Political analysts who follow the U.N.-sponsored negotiations on the future status of Kosovo told a congressional panel Thursday they are worried about the lack of any progress in the talks.

Since February the United Nations has brokered six rounds of talks in Vienna between Serbs and Kosovo Albanians over the status of the Serb province. A vast majority of Kosovars, who are ethnic Albanians, support independence from Serbia.

Daniel Serwer, of the US Institute of Peace, told the congressional Helsinki (human rights) committee that so far, Belgrade has not been constructive in the talks. He said Serbia's Prime Minister Vojislav Kostunica probably hopes for an eventual partition of Kosovo, from which Serbia was forced to withdraw in 1999.

"Kostunica's backward-looking attitude extends to Kosovo as well, where Serbia is determined to maintain governing authority over Serbs (there) on a clearly defined territory. This may not be partition, but it is too close for comfort. Ethnocentric partition of this sort would set a precedent that Albanians would want to follow in southern Serbia as well as in Macedonia," he said.

Partition in Kosovo, said Serwer, could lead to further fragmentation in neighboring Bosnia Herzegovina, which is already divided into two entities.

Janusz Bugaski, the Balkans expert at Washington's Center for Strategic and International Studies, says partition might be a legitimate way to protect Kosovo's 10 percent Serb minority. But he would support partition only with strict conditions. "It wouldn't be a disaster if it were done under three conditions. One, that Pristina and Belgrade recognize each other as independent states. Two, that the negotiations over any kind of territorial transfers would be done between the two governments. And thirdly, that the international community be involved in any population movements afterwards," he said.
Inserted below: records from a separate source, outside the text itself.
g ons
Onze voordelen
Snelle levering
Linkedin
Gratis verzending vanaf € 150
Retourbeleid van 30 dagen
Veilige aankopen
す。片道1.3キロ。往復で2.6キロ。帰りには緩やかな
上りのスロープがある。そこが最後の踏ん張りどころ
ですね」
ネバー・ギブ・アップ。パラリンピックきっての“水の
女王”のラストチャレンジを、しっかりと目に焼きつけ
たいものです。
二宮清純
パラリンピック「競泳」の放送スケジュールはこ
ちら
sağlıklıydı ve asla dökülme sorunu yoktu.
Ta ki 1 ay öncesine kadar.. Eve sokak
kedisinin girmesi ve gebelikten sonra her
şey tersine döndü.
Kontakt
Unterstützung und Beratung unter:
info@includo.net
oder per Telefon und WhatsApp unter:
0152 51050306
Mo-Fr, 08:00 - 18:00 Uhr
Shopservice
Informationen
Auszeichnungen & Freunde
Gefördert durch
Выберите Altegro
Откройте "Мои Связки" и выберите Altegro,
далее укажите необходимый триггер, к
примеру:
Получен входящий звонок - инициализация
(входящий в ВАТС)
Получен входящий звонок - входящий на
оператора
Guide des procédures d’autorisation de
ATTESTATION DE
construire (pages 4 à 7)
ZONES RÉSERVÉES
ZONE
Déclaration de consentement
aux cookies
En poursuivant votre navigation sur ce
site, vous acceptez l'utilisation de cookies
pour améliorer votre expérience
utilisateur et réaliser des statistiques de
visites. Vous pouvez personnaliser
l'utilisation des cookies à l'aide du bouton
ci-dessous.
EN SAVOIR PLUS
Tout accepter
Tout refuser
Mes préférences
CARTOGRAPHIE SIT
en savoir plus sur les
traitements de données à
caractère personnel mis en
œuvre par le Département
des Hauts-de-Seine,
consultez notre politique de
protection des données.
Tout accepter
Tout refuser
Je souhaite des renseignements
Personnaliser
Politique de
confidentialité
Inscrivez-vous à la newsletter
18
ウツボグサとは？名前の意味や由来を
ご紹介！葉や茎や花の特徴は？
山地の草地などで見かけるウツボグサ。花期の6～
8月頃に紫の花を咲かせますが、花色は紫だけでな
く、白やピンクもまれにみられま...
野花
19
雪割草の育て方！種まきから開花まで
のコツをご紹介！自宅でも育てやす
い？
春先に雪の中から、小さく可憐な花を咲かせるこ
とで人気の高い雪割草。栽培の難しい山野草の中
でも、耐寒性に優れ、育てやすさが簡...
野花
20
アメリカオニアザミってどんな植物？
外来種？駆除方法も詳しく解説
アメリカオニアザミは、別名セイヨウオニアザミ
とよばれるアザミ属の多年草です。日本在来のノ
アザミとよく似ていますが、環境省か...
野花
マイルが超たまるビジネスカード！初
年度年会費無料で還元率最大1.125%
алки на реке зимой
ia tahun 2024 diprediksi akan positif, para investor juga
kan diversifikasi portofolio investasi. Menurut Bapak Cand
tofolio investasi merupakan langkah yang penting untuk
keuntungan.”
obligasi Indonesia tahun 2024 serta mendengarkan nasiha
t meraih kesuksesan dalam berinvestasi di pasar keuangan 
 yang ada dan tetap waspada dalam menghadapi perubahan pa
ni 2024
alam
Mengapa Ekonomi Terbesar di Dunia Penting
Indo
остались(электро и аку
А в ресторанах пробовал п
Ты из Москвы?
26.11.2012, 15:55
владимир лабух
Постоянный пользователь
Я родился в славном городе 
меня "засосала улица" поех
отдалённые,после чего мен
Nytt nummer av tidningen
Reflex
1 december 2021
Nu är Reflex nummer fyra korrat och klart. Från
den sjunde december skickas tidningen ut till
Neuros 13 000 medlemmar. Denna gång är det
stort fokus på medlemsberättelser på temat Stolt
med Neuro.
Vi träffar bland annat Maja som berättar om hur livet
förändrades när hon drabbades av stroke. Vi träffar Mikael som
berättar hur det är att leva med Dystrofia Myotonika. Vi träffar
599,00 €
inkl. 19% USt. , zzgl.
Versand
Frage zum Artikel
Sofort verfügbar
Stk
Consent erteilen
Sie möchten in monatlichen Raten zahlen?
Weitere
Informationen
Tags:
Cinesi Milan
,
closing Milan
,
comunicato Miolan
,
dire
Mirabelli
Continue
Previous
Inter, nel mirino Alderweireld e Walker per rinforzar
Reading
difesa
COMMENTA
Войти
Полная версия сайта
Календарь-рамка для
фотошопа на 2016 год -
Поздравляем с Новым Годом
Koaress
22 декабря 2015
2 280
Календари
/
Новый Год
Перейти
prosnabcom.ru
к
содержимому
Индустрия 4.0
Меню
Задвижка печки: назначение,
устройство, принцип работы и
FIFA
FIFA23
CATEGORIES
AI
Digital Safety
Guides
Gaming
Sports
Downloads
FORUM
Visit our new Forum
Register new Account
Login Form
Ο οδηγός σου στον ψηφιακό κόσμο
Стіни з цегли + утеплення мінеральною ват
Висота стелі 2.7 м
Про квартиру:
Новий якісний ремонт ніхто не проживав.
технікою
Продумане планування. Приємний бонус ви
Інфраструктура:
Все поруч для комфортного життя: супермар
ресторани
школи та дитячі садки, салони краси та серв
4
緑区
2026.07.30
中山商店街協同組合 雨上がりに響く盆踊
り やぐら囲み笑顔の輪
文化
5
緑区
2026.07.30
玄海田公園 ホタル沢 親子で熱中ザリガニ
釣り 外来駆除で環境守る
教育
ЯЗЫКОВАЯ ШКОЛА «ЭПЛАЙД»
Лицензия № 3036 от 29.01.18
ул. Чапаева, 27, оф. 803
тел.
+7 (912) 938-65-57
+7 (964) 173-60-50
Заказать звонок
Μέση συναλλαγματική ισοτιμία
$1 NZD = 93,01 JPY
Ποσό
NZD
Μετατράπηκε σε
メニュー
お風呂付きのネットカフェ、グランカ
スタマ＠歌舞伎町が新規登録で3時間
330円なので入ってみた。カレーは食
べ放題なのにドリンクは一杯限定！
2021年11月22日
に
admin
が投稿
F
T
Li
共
Serwer says the Kosovo Albanians are also to be blamed for lack of progress in the status talks. "The failure of its institutions of provisional self-government to get (refugee) Serbs back to their homes safely and securely is the biggest single obstacle to determining final status, which should be done this year. Kosovo's elected leadership must take responsibility for this failure," he said.

UN negotiators concede that they may not be able to get the Serbs and Albanians to agree on Kosovo's future. If that happens, Kosovo's status would likely be imposed by the six nation contact group that is guiding the UN negotiations. The group consists of the United States, Britain, France, Germany, Italy and Russia.